Reed Hastings, Co-founder and CEO, Netflix:
For the past five years, my greatest fear at Netflix has been that we wouldn’t make the leap from success in DVDs to success in streaming.
I like Reed Hastings. But this line worried me right off the bat – hopefully this doesn’t indicate he makes decisions based on fear rather than vision.
Companies rarely die from moving too fast, and they frequently die from moving too slowly.
When Netflix is evolving rapidly, however, I need to be extra-communicative. This is the key thing I got wrong.
In hindsight, I slid into arrogance based upon past success. We have done very well for a long time by steadily improving our service, without doing much CEO communication. Inside Netflix I say, “Actions speak louder than words,” and we should just keep improving our service.
But now I see that given the huge changes we have been recently making, I should have personally given a full justification to our members of why we are separating DVD and streaming, and charging for both. It wouldn’t have changed the price increase, but it would have been the right thing to do.
Communication was a problem, but not the problem. The problem was launching a product that wasn’t ready – and Reed Hastings knows it. That’s what he means by “we should just keep improving our service.” Netflix’s streaming service alone didn’t (and still doesn’t) deliver on the promise of enabling subscribers to easily enjoy movies and TV shows. When Netflix divided its business into two products by pricing DVDs and streaming separately, they were suddenly asking customers to pay for a product that wasn’t worth the price.
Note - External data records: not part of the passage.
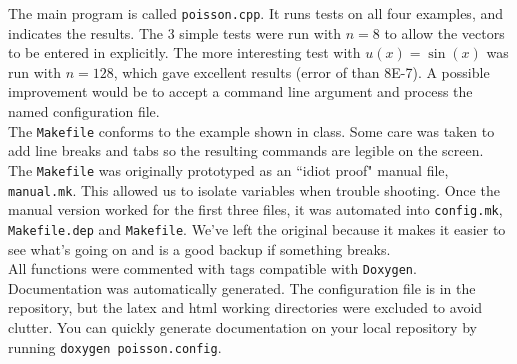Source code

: The main program is called \texttt{poisson.cpp}.  It runs tests on all four examples, and indicates the results.  The 3 simple tests were run with $n=8$ to allow the vectors to be entered in explicitly.  The more interesting test with $u(x) = \sin(x)$ was run with $n=128$, which gave excellent results (error of than 8E-7).  A possible improvement would be to accept a command line argument and process the named configuration file. \\

The \texttt{Makefile} conforms to the example shown in class.  Some care was taken to add line breaks and tabs so the resulting commands are legible on the screen.  The \texttt{Makefile} was originally prototyped as an ``idiot proof" manual file, \texttt{manual.mk}.  This allowed us to isolate variables when trouble shooting.  Once the manual version worked for the first three files, it was automated into \texttt{config.mk}, \texttt{Makefile.dep} and \texttt{Makefile}.  We've left the original because it makes it easier to see what's going on and is a good backup if something breaks. \\

All functions were commented with tags compatible with \texttt{Doxygen}.  Documentation was automatically generated.  The configuration file is in the repository, but the latex and html working directories were excluded to avoid clutter.  You can quickly generate documentation on your local repository by running \texttt{doxygen poisson.config}.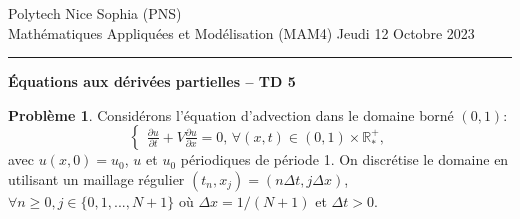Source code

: \documentclass[12pt,a4paper]{article}
\begin{document}
 \hfill Polytech Nice Sophia (PNS)\\
\noindent Math\'ematiques Appliqu\'ees et Mod\'elisation (MAM4) \hfill Jeudi 12 Octobre 2023 \\

\hrule

\bigskip
\bigskip

\begin{center}{\bf \'Equations aux d\'eriv\'ees partielles --
TD 5}\end{center}

\bigskip

\parskip 12pt
{\bf Probl\`eme 1}. Consid\'erons l'\'equation d'advection dans le domaine born\'e $(0,1)$:
$$
\begin{cases}
\displaystyle\frac{\partial u}{\partial t}+V\frac{\partial u}{\partial
  x}=0,\, \forall (x,t)\in(0,1)\times\mathbb{R}^+_*,
\end{cases}
$$
avec $u(x, 0) = u_0$, $u$ et $u_0$ p\'eriodiques de p\'eriode 1.
On discr\'etise le domaine en utilisant un maillage r\'egulier
$(t_n,x_j)=(n\Delta t,j\Delta x)$,  $\forall n\ge 0,
j\in\{0,1,...,N+1\}$ o\`u $\Delta x=1/(N+1)$ et $\Delta t>0$.
\end{document}
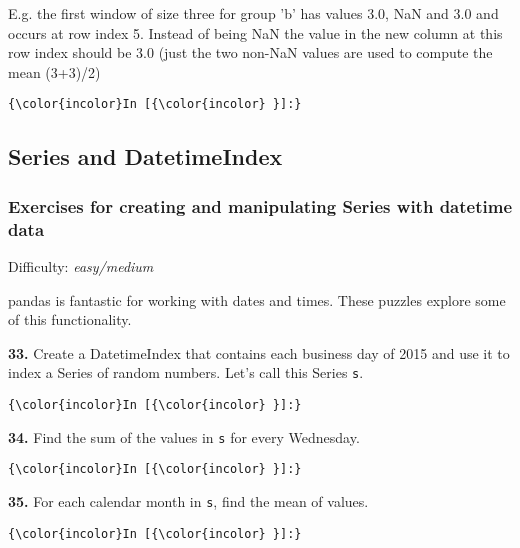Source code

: \documentclass[11pt]{article}
\begin{document}
E.g. the first window of size three for group 'b' has values 3.0, NaN
and 3.0 and occurs at row index 5. Instead of being NaN the value in the
new column at this row index should be 3.0 (just the two non-NaN values
are used to compute the mean (3+3)/2)

    \begin{Verbatim}[commandchars=\\\{\}]
{\color{incolor}In [{\color{incolor} }]:} 
\end{Verbatim}


    \subsection{Series and DatetimeIndex}\label{series-and-datetimeindex}

\subsubsection{Exercises for creating and manipulating Series with
datetime
data}\label{exercises-for-creating-and-manipulating-series-with-datetime-data}

Difficulty: \emph{easy/medium}

pandas is fantastic for working with dates and times. These puzzles
explore some of this functionality.

    \textbf{33.} Create a DatetimeIndex that contains each business day of
2015 and use it to index a Series of random numbers. Let's call this
Series \texttt{s}.

    \begin{Verbatim}[commandchars=\\\{\}]
{\color{incolor}In [{\color{incolor} }]:} 
\end{Verbatim}


    \textbf{34.} Find the sum of the values in \texttt{s} for every
Wednesday.

    \begin{Verbatim}[commandchars=\\\{\}]
{\color{incolor}In [{\color{incolor} }]:} 
\end{Verbatim}


    \textbf{35.} For each calendar month in \texttt{s}, find the mean of
values.

    \begin{Verbatim}[commandchars=\\\{\}]
{\color{incolor}In [{\color{incolor} }]:} 
\end{Verbatim}
\end{document}

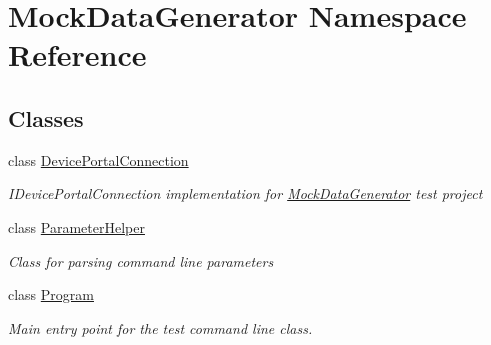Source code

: \hypertarget{namespace_mock_data_generator}{}\section{Mock\+Data\+Generator Namespace Reference}
\label{namespace_mock_data_generator}
\subsection*{Classes}
\begin{DoxyCompactItemize}
\item 
class \hyperlink{class_mock_data_generator_1_1_device_portal_connection}{Device\+Portal\+Connection}
\begin{DoxyCompactList}\small\item\em I\+Device\+Portal\+Connection implementation for \hyperlink{namespace_mock_data_generator}{Mock\+Data\+Generator} test project \end{DoxyCompactList}\item 
class \hyperlink{class_mock_data_generator_1_1_parameter_helper}{Parameter\+Helper}
\begin{DoxyCompactList}\small\item\em Class for parsing command line parameters \end{DoxyCompactList}\item 
class \hyperlink{class_mock_data_generator_1_1_program}{Program}
\begin{DoxyCompactList}\small\item\em Main entry point for the test command line class. \end{DoxyCompactList}\end{DoxyCompactItemize}
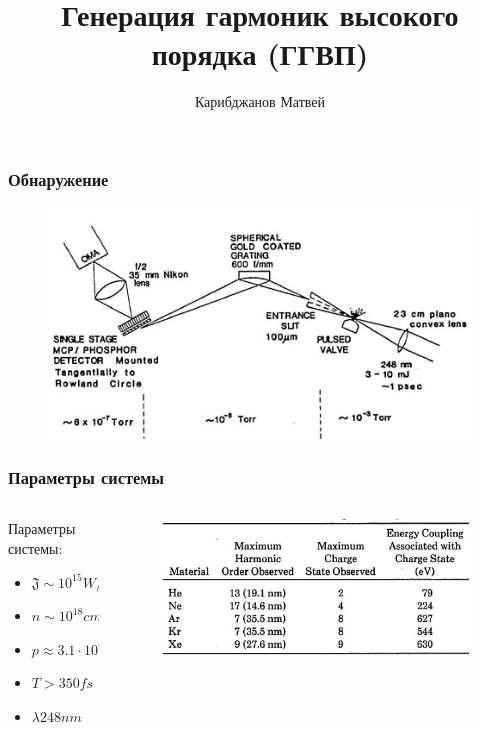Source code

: \documentclass[handout]{beamer}
\title{Генерация гармоник высокого порядка (ГГВП)}
\author{Карибджанов Матвей}
\begin{document}
\begin{frame}%
    \titlepage
\end{frame}

\begin{frame}
    \frametitle{Обнаружение}
    \begin{figure}[h]
        \centering
        \includegraphics[width=1\textwidth]{Mc/ex_1.jpg}
    \end{figure}
\end{frame}


\begin{frame}
    \frametitle{Параметры системы}
    \begin{columns}
        \begin{column}{0.3\textwidth}
            Параметры системы:
            \begin{itemize}
                \item $\mathfrak{J} \sim 10^{15} W/cm^2$
                \item $n \sim 10^{18} cm^{-3}$
                \item $p \approx 3.1 \cdot 10^4 Torr$
                \item $T > 350 fs$
                \item $\lambda 248 nm$
            \end{itemize}
        \end{column}

        \begin{column}{0.7\textwidth}
            \begin{figure}[h]
                \centering
                \includegraphics[width=1\textwidth]{Mc/samp_max_n.jpg}
            \end{figure}
        \end{column}
      \end{columns}
\end{frame}
\end{document}
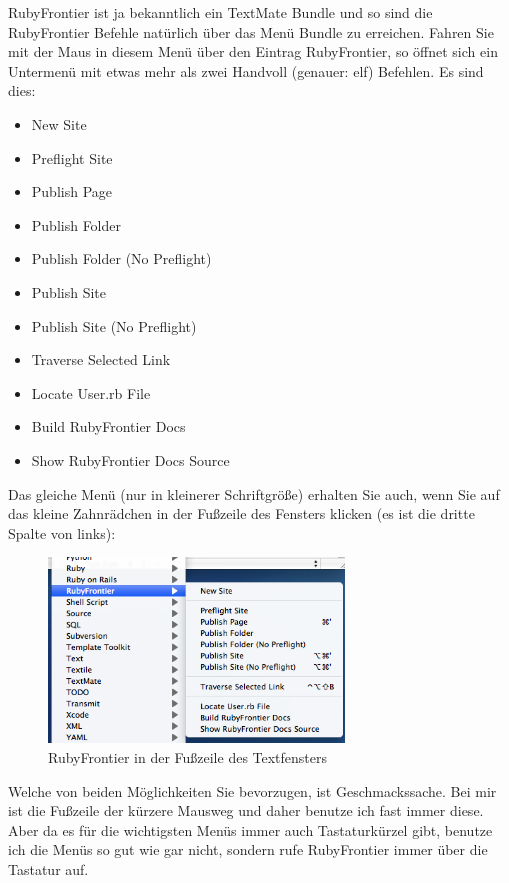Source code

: \documentclass[11pt]{report}
\begin{document}
RubyFrontier ist ja bekanntlich ein TextMate Bundle und so sind die
RubyFrontier Befehle natürlich über das Menü Bundle zu
erreichen. Fahren Sie mit der Maus in diesem Menü über den Eintrag
RubyFrontier, so öffnet sich ein Untermenü mit etwas mehr als zwei
Handvoll (genauer: elf) Befehlen. Es sind dies:

\begin{itemize}
\item New Site
\item Preflight Site
\item Publish Page
\item Publish Folder
\item Publish Folder (No Preflight)
\item Publish Site
\item Publish Site (No Preflight)
\item Traverse Selected Link
\item Locate User.rb File
\item Build RubyFrontier Docs
\item Show RubyFrontier Docs Source
\end{itemize}

Das gleiche Menü (nur in kleinerer Schriftgröße) erhalten Sie auch,
wenn Sie auf das kleine Zahnrädchen in der Fußzeile des Fensters
klicken (es ist die dritte Spalte von links):

\begin{figure}[h!]
\centering
\includegraphics[width=0.7\textwidth]{./images/rubyfrontier-in-textmate-fusszeile.png}
\caption{\label{rubyfrontier-in-textmate-fusszeile}RubyFrontier in der Fußzeile des Textfensters}
\end{figure}

Welche von beiden Möglichkeiten Sie bevorzugen, ist
Geschmackssache. Bei mir ist die Fußzeile der kürzere Mausweg und
daher benutze ich fast immer diese. Aber da es für die wichtigsten
Menüs immer auch Tastaturkürzel gibt, benutze ich die Menüs so gut wie
gar nicht, sondern rufe RubyFrontier immer über die Tastatur auf.
\end{document}
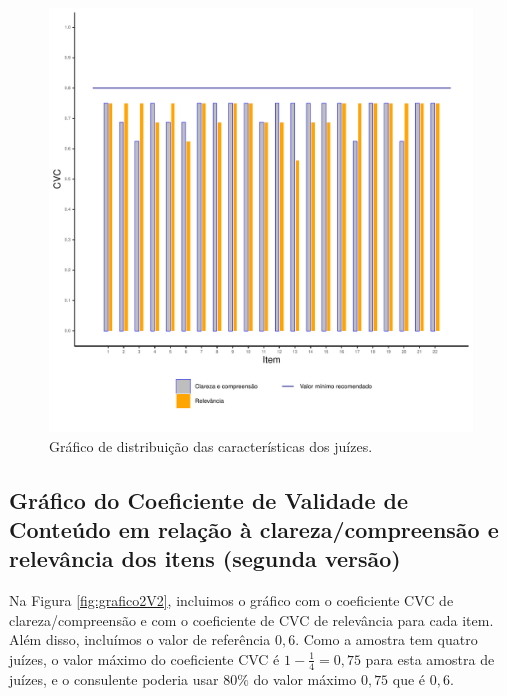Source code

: \documentclass[
]{article}
\begin{document}
\begin{figure}[htbp]

{\centering \includegraphics[width=0.9\linewidth]{figures/grafico2_0_8} 

}

\caption{Gráfico de distribuição das características dos juízes.}\label{fig:grafico2V1}
\end{figure}

\newpage

\hypertarget{gruxe1fico-do-coeficiente-de-validade-de-conteuxfado-em-relauxe7uxe3o-uxe0-clarezacompreensuxe3o-e-relevuxe2ncia-dos-itens-segunda-versuxe3o}{%
\subsection{Gráfico do Coeficiente de Validade de Conteúdo em relação à clareza/compreensão e relevância dos itens (segunda versão)}\label{gruxe1fico-do-coeficiente-de-validade-de-conteuxfado-em-relauxe7uxe3o-uxe0-clarezacompreensuxe3o-e-relevuxe2ncia-dos-itens-segunda-versuxe3o}}

Na Figura \ref{fig:grafico2V2}, incluimos o gráfico com o coeficiente CVC de clareza/compreensão e com o coeficiente de CVC de relevância para cada item. Além disso, incluímos o valor de referência \(0,6\). Como a amostra tem quatro juízes, o valor máximo do coeficiente CVC é \(1-\frac{1}{4}=0,75\) para esta amostra de juízes, e o consulente poderia usar \(80\%\) do valor máximo \(0,75\) que é \(0,6\).
\end{document}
There is no question that streaming is the future of Netflix’s business, and adjusting the pricing model to move their business forward and move their customers to a new product was smart. But the product wasn’t ready – it was still a just a feature of their original product.
So we realized that streaming and DVD by mail are becoming two quite different businesses, with very different cost structures, different benefits that need to be marketed differently, and we need to let each grow and operate independently. It’s hard for me to write this after over 10 years of mailing DVDs with pride, but we think it is necessary and best: In a few weeks, we will rename our DVD by mail service to “Qwikster”.
The way to communicate distinct offerings to a large customer base who doesn’t know or care who Reed Hastings is, is to create a brand. We could question the name choice (why make the name rhyme with the second largest movies website, Flixster, instead of an extension of your current brand, “Qwikflix”?). We can question the decision to rename the old product instead of the new one (up for debate). We can even question the decision to make Qwikster a separate company rather than a just new product brand (Qwikster.com reads “Qwikster, a Netflix Company” and the company has a CEO). But once they separated DVDs and streaming into two products by attaching individual prices, creating separate brands was the right move.
This transition will be difficult for Netflix/Qwikter, largely due to a trend that’s become common over the past decade and a half: singularity of company and product brand. Many Internet companies have only one core product: their website (see Amazon, Facebook, Google, Netflix, etc). When this happen, the company’s product often ends up carrying the same name as their company. This makes new product launches and transitions difficult to initiate because many new offerings should fall under your company brand, but should’t fall under your product brand.
When you launch new stuff, it has to either be a new feature in an existing product or a completely separate product itself. Consumers don’t understand anything in between. Netflix found their streaming service stuck in “no man’s land” when they announced an individual price for it without providing an individual brand. It became a feature masquerading as a product. By separating the DVD product and calling it Qwikster, thereby giving the name Netflix to the streaming product alone, “Netflix” is still a feature madquerading as a product but it’s clearer the company is dedicated to making it a productnoRor “Netflix” (the streaming product) to deserve its own name and pricing, it must be worth its price.
It comes down to this: when Reed Hastings and Netflix realized their DVDs-by-mail service and their streaming service had to become distinct businesses, the first step should’ve been to ensure each product was strong enough to support itself. When they gave streaming its own pricing and membership, they were asking people to pay for a feature, for the price of a product. Netflix will eventually develop their streaming feature into a killer standalone product by providing a sufficient breadth of content, but it was a mistake to separate pricing and naming before the product was ready.
Netflix tried to transition their customers to a new product too early – not because customers weren’t ready, but because the product itself wasn’t ready. Unfortunately it still isn’t. Let’s hope Netflix is ready soon.